A year ago, a panel of the President's Committee of Advisors on Science and Technology, chaired by John Holdren of Harvard University, made the case for an expanded energy R&D programme. Their report prudently stressed the importance of a broad research portfolio. Holdren would not argue that his recommendations would greatly influence US energy use in the near term. Yet that is the claim that the Clinton administration is now making for the far smaller research package that it extracted from recent budget negotiations.

In fact, technology support, while important, is only one of the things that the United States should be doing to curtail its emissions. Encouraging energy efficiency is not rocket science. It merely requires a little political courage, which has not been forthcoming thus far from President Clinton. He has proposed, for example, a tax incentive to encourage people who buy big cars to buy big cars with better fuel economy instead. An incentive to encourage the purchase of small cars was rejected as too rude to Detroit, which can't produce small cars efficiently.

Clinton may be cautious, but his opponents in the Congress make him look like a reckless adventurer. For example, conservatives in the House of Representatives have been obstructing the introduction of federal standards for the efficiency of domestic appliances. They base their objection on the view that a federal government notice on a washing machine, announcing its average wattage, is one step too far down the slippery slope to state intervention in the lives of ordinary Americans. Perhaps its real basis is more to do with makers of inefficient washing machines, who find political contributions to be less financially exacting than modern industrial design.

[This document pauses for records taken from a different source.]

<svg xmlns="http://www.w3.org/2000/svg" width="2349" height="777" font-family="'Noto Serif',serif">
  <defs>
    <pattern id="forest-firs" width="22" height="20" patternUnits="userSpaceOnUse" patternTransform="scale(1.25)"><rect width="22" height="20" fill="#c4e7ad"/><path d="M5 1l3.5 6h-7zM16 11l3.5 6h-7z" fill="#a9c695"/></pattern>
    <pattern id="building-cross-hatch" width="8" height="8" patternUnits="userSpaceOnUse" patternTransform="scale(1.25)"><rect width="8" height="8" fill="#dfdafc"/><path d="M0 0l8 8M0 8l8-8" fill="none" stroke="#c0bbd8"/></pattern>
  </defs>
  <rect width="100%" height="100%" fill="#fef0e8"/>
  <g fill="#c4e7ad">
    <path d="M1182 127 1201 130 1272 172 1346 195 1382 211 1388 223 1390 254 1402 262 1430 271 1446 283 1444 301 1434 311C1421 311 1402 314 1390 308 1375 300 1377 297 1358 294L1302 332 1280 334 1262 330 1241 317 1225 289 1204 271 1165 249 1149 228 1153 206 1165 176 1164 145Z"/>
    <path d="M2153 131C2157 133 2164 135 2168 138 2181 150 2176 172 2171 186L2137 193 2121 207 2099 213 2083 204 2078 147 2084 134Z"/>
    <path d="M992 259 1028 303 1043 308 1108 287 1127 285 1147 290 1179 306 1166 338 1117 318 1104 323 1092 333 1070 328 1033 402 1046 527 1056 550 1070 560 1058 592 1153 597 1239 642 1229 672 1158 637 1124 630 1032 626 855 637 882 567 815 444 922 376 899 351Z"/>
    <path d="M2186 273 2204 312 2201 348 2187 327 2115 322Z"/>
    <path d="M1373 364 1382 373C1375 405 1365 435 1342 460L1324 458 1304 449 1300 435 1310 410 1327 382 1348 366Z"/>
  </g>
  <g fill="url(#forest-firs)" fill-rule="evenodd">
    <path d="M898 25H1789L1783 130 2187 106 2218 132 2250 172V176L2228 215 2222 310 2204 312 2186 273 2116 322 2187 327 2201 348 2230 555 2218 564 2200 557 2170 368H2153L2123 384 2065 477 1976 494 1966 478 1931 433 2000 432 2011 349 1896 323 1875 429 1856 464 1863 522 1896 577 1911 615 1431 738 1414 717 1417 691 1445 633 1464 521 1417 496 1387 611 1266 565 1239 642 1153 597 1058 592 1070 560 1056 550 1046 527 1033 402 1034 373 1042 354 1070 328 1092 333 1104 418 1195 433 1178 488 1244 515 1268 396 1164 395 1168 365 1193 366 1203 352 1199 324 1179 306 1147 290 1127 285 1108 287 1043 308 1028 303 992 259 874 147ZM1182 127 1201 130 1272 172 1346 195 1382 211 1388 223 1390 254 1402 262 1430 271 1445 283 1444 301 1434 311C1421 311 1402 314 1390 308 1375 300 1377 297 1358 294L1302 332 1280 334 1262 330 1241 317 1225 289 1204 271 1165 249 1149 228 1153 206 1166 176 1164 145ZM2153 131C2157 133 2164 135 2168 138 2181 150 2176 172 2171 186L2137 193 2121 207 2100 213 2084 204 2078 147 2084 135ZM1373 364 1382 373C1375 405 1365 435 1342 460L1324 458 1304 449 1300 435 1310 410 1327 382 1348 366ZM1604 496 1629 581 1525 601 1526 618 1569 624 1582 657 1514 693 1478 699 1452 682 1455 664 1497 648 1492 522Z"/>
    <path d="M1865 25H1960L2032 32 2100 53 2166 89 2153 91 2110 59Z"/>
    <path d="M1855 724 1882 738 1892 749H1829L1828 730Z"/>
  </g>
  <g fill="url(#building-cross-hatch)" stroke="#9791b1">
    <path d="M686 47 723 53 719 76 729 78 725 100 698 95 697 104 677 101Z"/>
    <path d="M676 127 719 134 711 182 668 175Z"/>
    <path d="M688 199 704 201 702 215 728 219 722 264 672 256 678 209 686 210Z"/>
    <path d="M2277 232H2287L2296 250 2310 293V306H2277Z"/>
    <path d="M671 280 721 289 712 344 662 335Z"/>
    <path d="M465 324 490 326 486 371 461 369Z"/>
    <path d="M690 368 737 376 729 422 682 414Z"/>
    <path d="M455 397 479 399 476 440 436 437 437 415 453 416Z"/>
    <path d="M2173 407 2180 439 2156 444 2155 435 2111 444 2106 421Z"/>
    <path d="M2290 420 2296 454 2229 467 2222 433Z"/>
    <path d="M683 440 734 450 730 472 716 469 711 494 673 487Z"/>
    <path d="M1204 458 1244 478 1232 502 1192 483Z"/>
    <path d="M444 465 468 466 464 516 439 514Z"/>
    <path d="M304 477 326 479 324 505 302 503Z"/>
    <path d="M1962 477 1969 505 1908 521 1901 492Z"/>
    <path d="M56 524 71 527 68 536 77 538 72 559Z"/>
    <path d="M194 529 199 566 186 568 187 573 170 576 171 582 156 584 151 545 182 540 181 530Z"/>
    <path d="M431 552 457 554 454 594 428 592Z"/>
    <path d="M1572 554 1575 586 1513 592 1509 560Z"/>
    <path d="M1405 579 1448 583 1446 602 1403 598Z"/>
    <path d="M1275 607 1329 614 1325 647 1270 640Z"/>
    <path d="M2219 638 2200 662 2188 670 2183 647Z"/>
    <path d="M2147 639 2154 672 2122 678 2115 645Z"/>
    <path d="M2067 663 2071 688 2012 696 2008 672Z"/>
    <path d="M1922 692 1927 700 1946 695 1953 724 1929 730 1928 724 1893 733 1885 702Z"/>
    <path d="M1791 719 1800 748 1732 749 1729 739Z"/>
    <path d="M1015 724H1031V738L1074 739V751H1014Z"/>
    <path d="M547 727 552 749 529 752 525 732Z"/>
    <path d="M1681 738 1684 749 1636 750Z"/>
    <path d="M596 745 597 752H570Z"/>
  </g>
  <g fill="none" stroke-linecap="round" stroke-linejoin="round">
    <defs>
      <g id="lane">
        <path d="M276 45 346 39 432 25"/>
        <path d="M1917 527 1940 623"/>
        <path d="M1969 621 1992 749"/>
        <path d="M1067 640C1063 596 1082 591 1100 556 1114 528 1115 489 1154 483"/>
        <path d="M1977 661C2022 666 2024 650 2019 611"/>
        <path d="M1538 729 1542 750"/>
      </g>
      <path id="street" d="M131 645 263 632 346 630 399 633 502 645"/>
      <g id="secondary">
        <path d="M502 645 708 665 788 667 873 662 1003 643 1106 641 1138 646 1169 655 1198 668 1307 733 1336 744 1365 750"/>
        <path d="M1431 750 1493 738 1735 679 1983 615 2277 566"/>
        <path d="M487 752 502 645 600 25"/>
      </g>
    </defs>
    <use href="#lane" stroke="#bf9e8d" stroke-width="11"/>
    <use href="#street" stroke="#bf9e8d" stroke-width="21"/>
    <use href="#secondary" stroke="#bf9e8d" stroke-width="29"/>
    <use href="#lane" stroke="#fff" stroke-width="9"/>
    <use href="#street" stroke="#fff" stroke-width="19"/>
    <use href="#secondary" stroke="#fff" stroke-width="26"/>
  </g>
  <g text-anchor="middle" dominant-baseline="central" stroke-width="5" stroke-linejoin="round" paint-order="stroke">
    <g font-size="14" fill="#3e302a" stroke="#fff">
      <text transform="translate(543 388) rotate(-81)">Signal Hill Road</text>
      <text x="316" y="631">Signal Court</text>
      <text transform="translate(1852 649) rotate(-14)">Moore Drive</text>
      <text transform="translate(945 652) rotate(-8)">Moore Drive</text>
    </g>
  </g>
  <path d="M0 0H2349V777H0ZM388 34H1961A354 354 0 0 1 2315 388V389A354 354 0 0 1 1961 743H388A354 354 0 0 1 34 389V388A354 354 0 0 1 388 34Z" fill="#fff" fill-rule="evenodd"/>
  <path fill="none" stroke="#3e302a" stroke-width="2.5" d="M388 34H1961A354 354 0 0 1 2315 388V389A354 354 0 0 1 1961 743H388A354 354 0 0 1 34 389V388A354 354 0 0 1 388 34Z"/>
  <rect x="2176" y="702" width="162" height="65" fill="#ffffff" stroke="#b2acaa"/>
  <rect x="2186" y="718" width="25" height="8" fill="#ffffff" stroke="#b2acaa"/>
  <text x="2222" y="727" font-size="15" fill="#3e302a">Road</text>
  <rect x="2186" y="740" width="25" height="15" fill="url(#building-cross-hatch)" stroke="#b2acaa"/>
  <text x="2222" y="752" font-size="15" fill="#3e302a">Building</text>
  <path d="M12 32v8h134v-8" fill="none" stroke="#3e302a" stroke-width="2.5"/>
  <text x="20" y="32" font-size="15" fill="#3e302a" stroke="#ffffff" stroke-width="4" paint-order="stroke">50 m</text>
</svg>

Where the political will exists, significant emissions cuts can be made today, without recourse to exotic technology. In this regard, it is encouraging to note that Senator Connie Mack (Republican, Florida) is supporting a bipartisan measure that would prepare the ground for future tax credits for corporations that take action to reduce emissions now (see page 7). Mack is a staunchly conservative senator, but most of the people in his state live barely a few feet above sea level, and may be reluctant to participate in a lengthy experiment to establish whether political paralysis is an adequate response to the mounting scientific evidence for man-made climate change.

There is a role for government in supporting the scientific research needed to underpin a healthy, climate-neutral energy supply industry. It will then be largely up to that industry to implement the technologies that will cut carbon emissions, and it will only be tempted to do so when the right price and tax incentives exist. For now, when governments talk of research programmes to counteract climate change, there is a danger that they are placing a fig-leaf over their own failure to put such incentives in place.